* [TASK PROMPT] From the records below, transcribe only the lines running from the one with "thumb mcp: (124, 106)" through the one with "ring tip: (78, 71)". Keep both of those end lines.

(Records from a dataset)
= = = = =
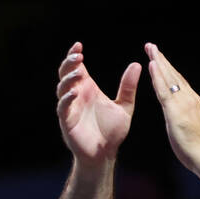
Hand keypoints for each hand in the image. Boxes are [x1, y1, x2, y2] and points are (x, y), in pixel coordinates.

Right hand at [55, 42, 142, 166]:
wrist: (105, 154)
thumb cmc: (112, 131)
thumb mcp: (124, 106)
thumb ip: (128, 87)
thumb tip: (137, 64)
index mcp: (88, 89)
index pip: (77, 67)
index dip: (74, 55)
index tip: (79, 45)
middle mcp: (77, 95)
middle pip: (66, 74)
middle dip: (69, 63)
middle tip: (78, 55)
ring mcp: (70, 108)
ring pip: (62, 88)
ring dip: (68, 78)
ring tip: (78, 71)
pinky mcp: (67, 121)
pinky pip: (63, 107)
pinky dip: (67, 98)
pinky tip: (75, 92)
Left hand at [144, 43, 199, 170]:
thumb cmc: (199, 150)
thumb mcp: (191, 130)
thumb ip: (184, 120)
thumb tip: (180, 121)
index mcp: (193, 103)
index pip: (179, 83)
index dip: (169, 70)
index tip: (160, 60)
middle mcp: (190, 99)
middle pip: (173, 75)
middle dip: (162, 60)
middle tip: (152, 46)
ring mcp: (183, 103)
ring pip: (169, 78)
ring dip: (159, 62)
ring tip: (150, 49)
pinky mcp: (175, 110)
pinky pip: (164, 89)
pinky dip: (158, 76)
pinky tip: (152, 65)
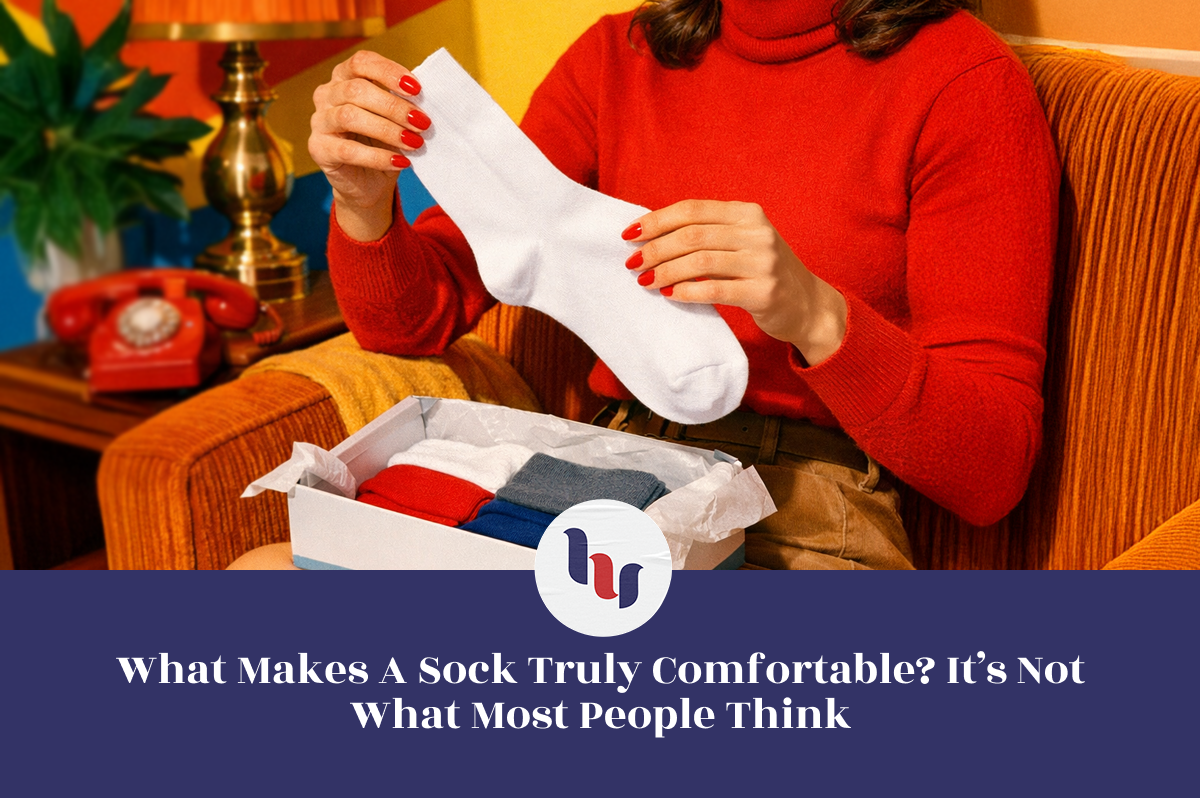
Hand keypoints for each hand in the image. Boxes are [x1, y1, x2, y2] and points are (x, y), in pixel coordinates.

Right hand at [308, 51, 430, 240]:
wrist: (368, 183)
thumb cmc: (383, 143)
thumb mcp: (395, 119)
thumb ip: (403, 102)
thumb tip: (426, 97)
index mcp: (344, 77)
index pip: (361, 62)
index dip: (389, 72)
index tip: (417, 89)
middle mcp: (327, 94)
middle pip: (357, 90)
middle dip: (394, 106)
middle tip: (422, 123)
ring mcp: (319, 121)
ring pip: (349, 117)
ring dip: (387, 130)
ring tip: (414, 143)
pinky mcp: (319, 149)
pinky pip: (348, 150)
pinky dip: (378, 157)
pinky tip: (400, 162)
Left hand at [622, 200, 847, 365]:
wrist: (807, 305)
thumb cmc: (761, 271)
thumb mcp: (742, 241)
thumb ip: (708, 233)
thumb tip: (651, 235)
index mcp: (747, 213)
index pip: (692, 209)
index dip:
= = = = =
* [EXERCISE RESULT]
thumb mcp: (124, 106)
thumb ip: (128, 87)
thumb tip: (137, 64)
index mcp: (88, 89)
index pip: (77, 67)
index dip: (74, 55)
index tip: (79, 45)
middle mcp: (77, 95)
middle pip: (66, 74)
middle dip: (69, 63)
middle tip: (78, 55)
ring mcp: (70, 108)
ring pip: (62, 88)
ring dip: (68, 78)
ring tip: (78, 71)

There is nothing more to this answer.